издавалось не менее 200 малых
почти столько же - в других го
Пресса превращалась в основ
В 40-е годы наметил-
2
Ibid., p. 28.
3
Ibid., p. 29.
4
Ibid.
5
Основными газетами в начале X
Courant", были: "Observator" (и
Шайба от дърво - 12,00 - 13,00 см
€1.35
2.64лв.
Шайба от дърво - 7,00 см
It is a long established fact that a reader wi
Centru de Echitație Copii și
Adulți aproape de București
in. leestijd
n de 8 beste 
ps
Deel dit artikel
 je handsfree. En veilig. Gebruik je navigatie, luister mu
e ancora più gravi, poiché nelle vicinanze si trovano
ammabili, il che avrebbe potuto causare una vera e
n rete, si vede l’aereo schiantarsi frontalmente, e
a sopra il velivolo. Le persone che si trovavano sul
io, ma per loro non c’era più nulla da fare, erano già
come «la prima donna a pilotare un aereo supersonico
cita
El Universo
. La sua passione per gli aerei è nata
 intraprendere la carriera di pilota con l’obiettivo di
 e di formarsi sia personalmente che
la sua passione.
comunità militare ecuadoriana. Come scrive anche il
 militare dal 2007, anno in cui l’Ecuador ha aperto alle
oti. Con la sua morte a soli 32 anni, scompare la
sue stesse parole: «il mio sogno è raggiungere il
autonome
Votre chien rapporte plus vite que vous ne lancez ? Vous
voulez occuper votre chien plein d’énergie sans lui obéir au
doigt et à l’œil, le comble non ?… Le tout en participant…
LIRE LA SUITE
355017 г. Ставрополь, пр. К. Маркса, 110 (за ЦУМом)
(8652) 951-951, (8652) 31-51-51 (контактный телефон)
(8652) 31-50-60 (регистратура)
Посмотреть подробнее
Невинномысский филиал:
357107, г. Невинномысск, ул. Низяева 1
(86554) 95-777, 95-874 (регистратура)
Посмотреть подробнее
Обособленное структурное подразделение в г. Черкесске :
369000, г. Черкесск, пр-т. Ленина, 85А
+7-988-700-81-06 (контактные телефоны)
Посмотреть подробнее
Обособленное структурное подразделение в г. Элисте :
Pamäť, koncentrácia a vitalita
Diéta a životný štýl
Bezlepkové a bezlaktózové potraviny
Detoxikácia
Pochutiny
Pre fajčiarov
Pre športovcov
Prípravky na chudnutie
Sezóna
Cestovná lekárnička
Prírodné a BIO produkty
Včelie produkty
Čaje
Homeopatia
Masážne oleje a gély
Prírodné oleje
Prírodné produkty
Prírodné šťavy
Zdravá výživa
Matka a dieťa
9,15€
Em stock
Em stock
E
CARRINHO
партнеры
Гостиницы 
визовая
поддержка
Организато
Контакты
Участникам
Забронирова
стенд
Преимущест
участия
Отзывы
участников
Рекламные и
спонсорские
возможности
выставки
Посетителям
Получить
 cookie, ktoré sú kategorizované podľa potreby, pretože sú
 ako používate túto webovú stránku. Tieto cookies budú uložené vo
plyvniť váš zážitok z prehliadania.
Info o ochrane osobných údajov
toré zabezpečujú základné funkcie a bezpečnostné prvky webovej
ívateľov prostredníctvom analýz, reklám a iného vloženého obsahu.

****

> **WRITTEN TASK**
Retype the listing above, word for word, from its first line to the line containing "in. leestijd", both ends included.

> **COMPLETED TASK**
издавалось не менее 200 малых
почти столько же - в других го
Пресса превращалась в основ
В 40-е годы наметил-
2
Ibid., p. 28.
3
Ibid., p. 29.
4
Ibid.
5
Основными газетами в начале X
Courant", были: "Observator" (и
Шайба от дърво - 12,00 - 13,00 см
€1.35
2.64лв.
Шайба от дърво - 7,00 см
It is a long established fact that a reader wi
Centru de Echitație Copii și
Adulți aproape de București
in. leestijd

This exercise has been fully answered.